The Emperor’s Club
In this age of memoir and thinly veiled autobiographical fiction, writers who take high dives into deeply imagined waters have become increasingly rare — and valuable. What a pleasure, then, to discover that Jennifer Cody Epstein, whose luminous first novel, “The Painter From Shanghai,” is based on the actual life of Pan Yuliang, a former child prostitute turned celebrated painter, also happens to be one such writer.
THE PAINTER FROM SHANGHAI
By Jennifer Cody Epstein.
416 pp. W. W. Norton & Company. $24.95.
It doesn’t hurt that Yuliang’s life — buffeted by the seismic cultural and political shifts in China during the first half of the 20th century — makes for an irresistible story: born in 1895 and orphaned as a child, Yuliang was sold into sexual slavery at 14 by her opium-addicted uncle. After seven years in the brothel, she was bought out by Pan Zanhua, a progressive official who made her his concubine, then his second wife, and encouraged her painting. One of a handful of women accepted into the Shanghai Art School, she went on to win fellowships for study in Paris and Rome. After several years abroad, she returned to China, where success and scandal — thanks to her Western-influenced nude self-portraits — followed. In 1937, with Shanghai and Nanking under bloody assault by the Japanese, Yuliang fled China for good, settling alone in Paris, where she died, impoverished, in 1977.

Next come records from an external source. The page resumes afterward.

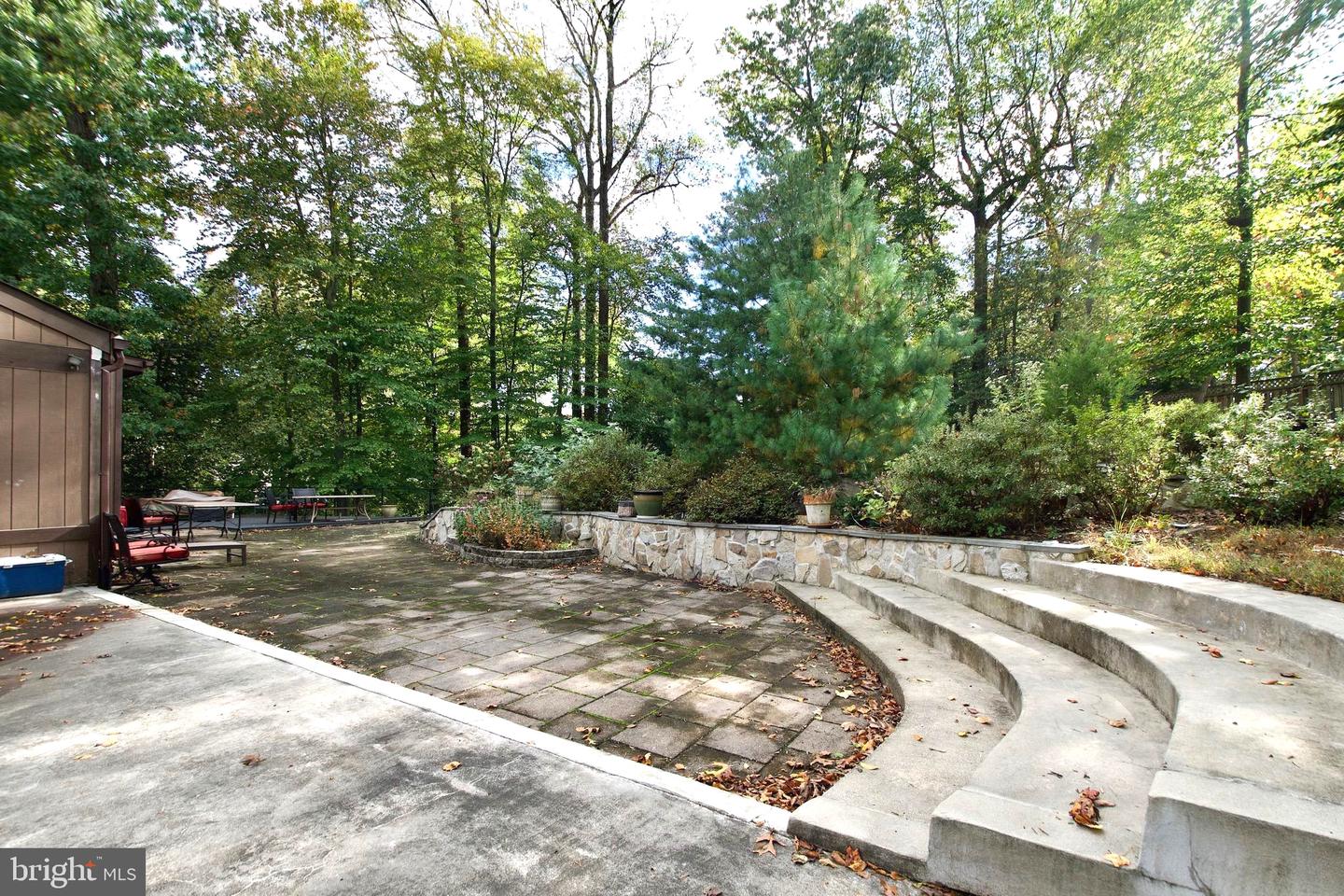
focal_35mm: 15
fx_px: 560
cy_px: 448
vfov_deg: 77.3
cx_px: 672
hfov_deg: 100.4
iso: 320
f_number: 7.1
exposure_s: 1/320
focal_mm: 10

In “The Painter From Shanghai,” Epstein concentrates on Yuliang’s time in the brothel — chillingly named the Hall of Eternal Splendor — and her early years with the devoted Pan Zanhua when, as Epstein imagines, Yuliang’s understanding of herself as a (relatively) free woman and artist began to emerge. The brothel sections are harrowing. Epstein, who clearly did vast amounts of research, brings palpably to life the degradations these young women are subjected to: the mock wedding of new “leaves” (or virgins) to the highest bidder; the enforced vinegar diets to lose weight; the “puffy ringed hands” of Godmother, who checks the girls for signs of “sex-sickness.”
Most vivid is Epstein’s portrait of the lovely Jinling, “trailing scent like an elegant scarf, an exotic blend of gardenia and musk.” The establishment’s top girl, she eats seed pearls crushed with sugar to enhance her complexion. Jinling befriends and protects Yuliang, bringing a bright insouciance to the brothel’s dark halls — until she is murdered, her throat slit by one of her clients. Her death reverberates throughout the novel. Indeed, Epstein suggests that Yuliang’s desire to repossess Jinling’s pale, beautiful, youthful flesh — and thereby her own — inspires the nude paintings that will later bring her such notoriety.
In an epigraph, Epstein quotes the English painter John Sloane, who wrote that “though a living cannot be made at art, art makes life worth living. It makes starving, living.” In the end, this is precisely what Epstein illustrates in her moving characterization of Pan Yuliang, who even as an abused young girl notes the way a “slap mark glows red at first but fades slowly to peach-pink,” and as an adult, torn between her love for her husband and her desire to be unconstrained as an artist, chooses the nourishment of her work: “She cocks her head ... and starts anew. She paints until the light outside has seeped away into the black sky; until the monks go home and the mourners leave, and all that’s left is the soft click of the gamblers’ ivory.”